The library is agnostic with respect to the threading-runtime, and therefore an application is free to use any threading runtime (e.g., OpenMP). The library is also thread-safe, and multiple application threads can call LIBXSMM's routines concurrently. Forcing OpenMP (OMP=1) for the entire build of LIBXSMM is not supported and untested ('libxsmmext' is automatically built with OpenMP enabled).

Similarly, an application is free to choose any BLAS or LAPACK library (if the link model available on the OS supports this), and therefore linking GEMM routines when linking LIBXSMM itself (by supplying BLAS=1|2) may prevent a user from making this decision at the time of linking the actual application.

NOTE: LIBXSMM does not support to dynamically link 'libxsmm' or 'libxsmmext' ("so"), when BLAS is linked statically ("a").

:::

» **To do**:
a – According to the LIBXSMM passage, which library is automatically built with OpenMP enabled?
b – Reproduce the part of the LIBXSMM passage that opens with the words containing "Similarly, an application" and closes with "the actual application.".
c – List every distinct term that the LIBXSMM passage places inside quotation marks, single or double.
The rows after this point come from a separate source unrelated to the LIBXSMM passage.

:::

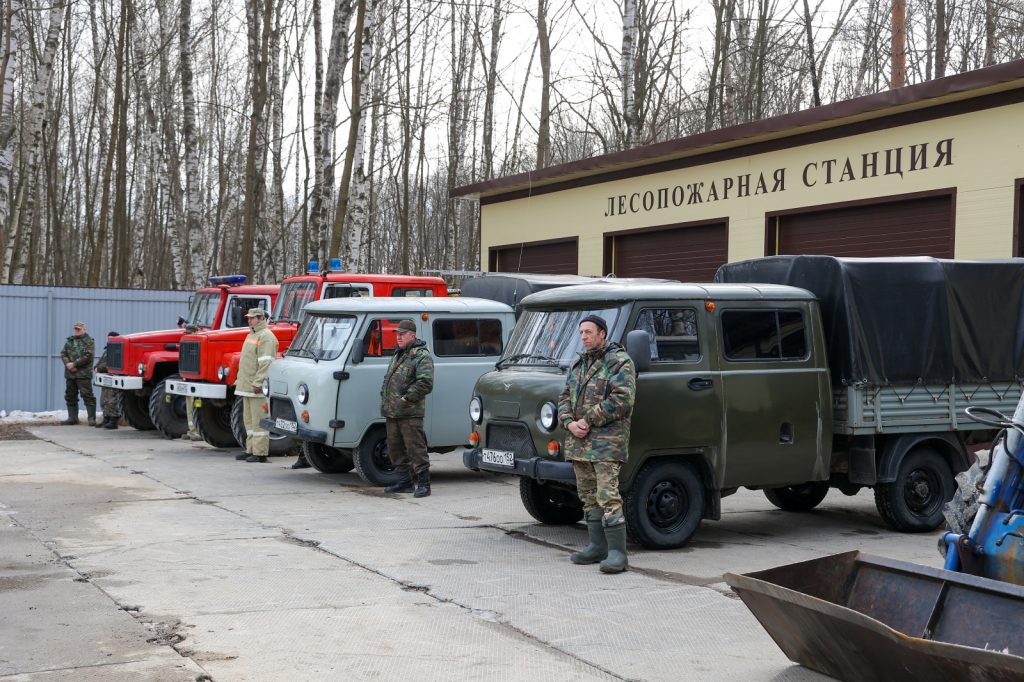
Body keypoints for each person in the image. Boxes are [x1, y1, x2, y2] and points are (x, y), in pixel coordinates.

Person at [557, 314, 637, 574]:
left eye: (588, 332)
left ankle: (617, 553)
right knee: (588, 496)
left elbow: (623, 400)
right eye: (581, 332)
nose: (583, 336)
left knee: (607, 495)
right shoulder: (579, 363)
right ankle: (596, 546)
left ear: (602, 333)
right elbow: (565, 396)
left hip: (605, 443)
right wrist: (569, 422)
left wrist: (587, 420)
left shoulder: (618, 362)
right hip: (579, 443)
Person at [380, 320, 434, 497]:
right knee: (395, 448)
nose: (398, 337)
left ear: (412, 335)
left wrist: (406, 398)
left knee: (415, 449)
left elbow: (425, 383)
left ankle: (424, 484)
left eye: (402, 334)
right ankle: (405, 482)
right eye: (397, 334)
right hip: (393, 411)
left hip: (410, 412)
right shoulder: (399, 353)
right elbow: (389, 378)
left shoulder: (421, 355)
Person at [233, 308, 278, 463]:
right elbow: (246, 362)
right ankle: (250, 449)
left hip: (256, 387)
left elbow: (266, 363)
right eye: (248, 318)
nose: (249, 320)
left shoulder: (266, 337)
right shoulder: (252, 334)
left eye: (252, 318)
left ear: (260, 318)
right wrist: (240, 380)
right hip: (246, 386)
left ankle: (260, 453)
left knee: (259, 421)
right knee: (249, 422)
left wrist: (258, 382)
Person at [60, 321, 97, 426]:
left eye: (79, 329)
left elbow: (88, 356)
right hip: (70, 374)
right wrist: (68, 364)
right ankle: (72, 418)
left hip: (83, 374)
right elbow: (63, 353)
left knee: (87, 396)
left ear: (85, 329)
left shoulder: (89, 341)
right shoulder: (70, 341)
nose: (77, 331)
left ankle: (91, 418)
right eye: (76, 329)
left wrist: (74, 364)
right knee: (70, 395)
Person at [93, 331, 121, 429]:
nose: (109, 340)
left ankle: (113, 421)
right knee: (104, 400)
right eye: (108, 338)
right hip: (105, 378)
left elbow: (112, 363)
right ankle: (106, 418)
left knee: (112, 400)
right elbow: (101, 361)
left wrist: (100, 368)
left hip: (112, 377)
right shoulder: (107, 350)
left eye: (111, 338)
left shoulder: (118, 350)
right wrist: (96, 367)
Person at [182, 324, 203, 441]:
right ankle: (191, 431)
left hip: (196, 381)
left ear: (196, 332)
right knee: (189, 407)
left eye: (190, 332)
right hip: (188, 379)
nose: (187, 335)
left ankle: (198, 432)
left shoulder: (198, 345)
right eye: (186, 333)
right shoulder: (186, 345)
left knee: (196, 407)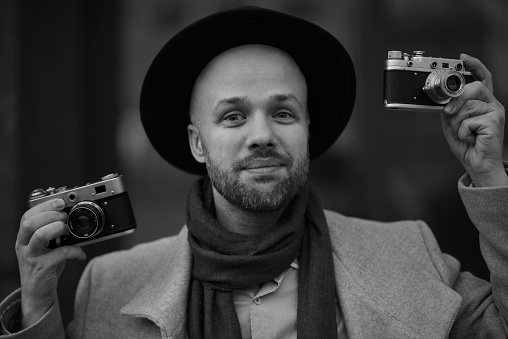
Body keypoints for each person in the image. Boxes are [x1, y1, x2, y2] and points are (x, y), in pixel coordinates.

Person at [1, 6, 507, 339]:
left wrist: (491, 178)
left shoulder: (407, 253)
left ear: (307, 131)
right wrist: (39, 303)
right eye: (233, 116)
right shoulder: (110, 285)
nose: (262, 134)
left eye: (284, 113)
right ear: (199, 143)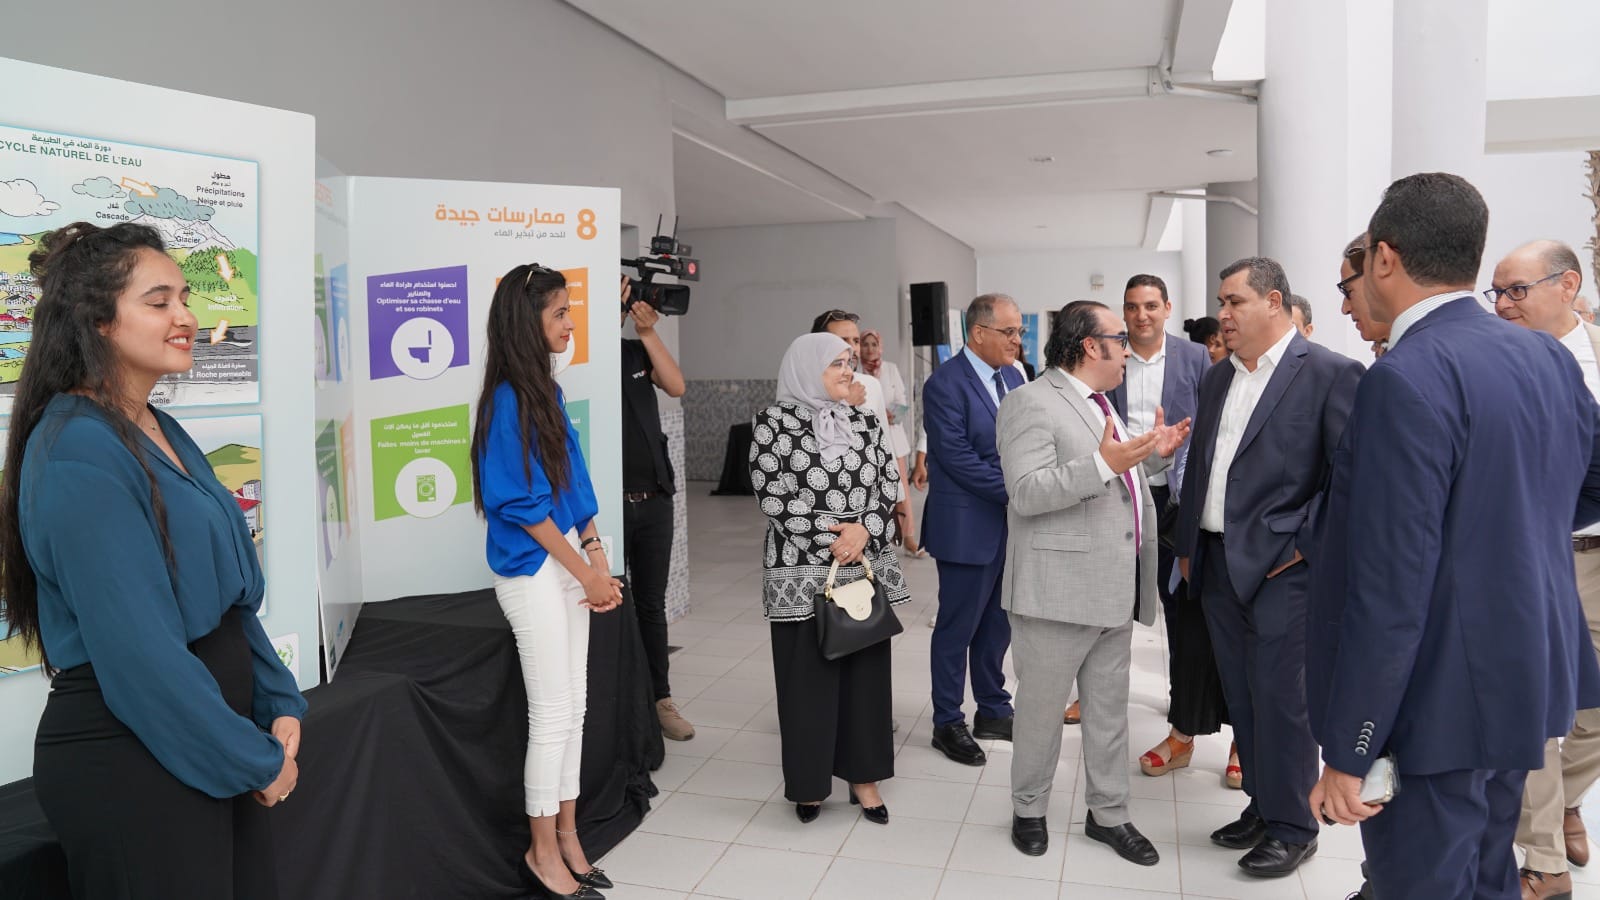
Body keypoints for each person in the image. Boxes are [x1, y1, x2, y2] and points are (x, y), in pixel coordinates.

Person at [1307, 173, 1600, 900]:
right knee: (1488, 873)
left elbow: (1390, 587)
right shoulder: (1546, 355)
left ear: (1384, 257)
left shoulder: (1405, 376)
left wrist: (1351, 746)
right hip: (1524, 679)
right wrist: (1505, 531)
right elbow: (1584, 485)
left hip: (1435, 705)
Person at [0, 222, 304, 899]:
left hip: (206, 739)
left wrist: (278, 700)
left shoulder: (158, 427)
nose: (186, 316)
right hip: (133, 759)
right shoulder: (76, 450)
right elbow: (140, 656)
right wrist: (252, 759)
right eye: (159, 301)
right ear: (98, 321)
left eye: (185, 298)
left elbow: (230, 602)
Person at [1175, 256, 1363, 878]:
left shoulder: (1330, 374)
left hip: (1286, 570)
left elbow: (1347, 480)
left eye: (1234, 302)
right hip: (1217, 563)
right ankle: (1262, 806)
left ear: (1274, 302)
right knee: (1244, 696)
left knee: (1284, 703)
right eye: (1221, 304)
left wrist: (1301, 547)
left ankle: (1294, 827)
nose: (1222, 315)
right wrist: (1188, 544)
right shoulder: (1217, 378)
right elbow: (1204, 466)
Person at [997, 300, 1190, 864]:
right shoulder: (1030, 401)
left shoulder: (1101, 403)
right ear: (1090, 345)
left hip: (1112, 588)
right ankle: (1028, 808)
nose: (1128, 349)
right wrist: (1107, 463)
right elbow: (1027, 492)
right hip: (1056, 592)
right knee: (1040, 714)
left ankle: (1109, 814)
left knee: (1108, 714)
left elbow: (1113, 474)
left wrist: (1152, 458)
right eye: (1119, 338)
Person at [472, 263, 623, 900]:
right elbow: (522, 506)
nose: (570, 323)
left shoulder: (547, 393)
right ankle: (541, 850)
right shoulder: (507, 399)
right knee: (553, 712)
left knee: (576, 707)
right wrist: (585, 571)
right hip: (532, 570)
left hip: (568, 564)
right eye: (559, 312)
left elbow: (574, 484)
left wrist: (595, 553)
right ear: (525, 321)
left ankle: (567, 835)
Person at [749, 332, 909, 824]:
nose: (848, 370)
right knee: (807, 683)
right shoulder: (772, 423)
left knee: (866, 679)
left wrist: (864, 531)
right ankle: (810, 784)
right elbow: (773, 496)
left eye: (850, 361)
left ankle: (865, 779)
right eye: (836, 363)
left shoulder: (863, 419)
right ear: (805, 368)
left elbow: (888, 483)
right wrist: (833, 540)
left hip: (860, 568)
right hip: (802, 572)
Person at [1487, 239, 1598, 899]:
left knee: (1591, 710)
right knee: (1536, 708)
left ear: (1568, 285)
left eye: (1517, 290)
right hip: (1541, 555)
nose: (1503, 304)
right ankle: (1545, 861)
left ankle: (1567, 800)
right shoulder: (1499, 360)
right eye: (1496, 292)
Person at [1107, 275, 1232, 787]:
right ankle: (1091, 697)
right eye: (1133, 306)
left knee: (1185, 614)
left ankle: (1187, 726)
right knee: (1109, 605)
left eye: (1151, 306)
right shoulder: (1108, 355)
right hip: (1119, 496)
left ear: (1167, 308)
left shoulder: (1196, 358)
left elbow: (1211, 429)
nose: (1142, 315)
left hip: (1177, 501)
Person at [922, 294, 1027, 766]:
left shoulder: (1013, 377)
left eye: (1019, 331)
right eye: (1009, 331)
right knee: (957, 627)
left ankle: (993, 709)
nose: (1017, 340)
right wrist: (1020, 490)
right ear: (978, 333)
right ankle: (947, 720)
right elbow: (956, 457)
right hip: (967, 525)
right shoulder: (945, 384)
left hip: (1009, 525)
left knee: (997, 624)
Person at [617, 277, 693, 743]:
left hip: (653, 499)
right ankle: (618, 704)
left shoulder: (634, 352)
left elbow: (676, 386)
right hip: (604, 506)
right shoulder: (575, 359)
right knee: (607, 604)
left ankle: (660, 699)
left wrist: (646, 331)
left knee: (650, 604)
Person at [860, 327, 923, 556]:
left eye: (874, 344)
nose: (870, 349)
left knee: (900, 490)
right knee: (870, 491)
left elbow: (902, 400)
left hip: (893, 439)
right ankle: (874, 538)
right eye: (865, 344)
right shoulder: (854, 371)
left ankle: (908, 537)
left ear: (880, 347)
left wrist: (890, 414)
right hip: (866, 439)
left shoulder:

:::

» **Solution list**:
a – 'libxsmmext'

b –
Similarly, an application is free to choose any BLAS or LAPACK library (if the link model available on the OS supports this), and therefore linking GEMM routines when linking LIBXSMM itself (by supplying BLAS=1|2) may prevent a user from making this decision at the time of linking the actual application.

c –
- 'libxsmmext'
- 'libxsmm'
- "so"
- "a"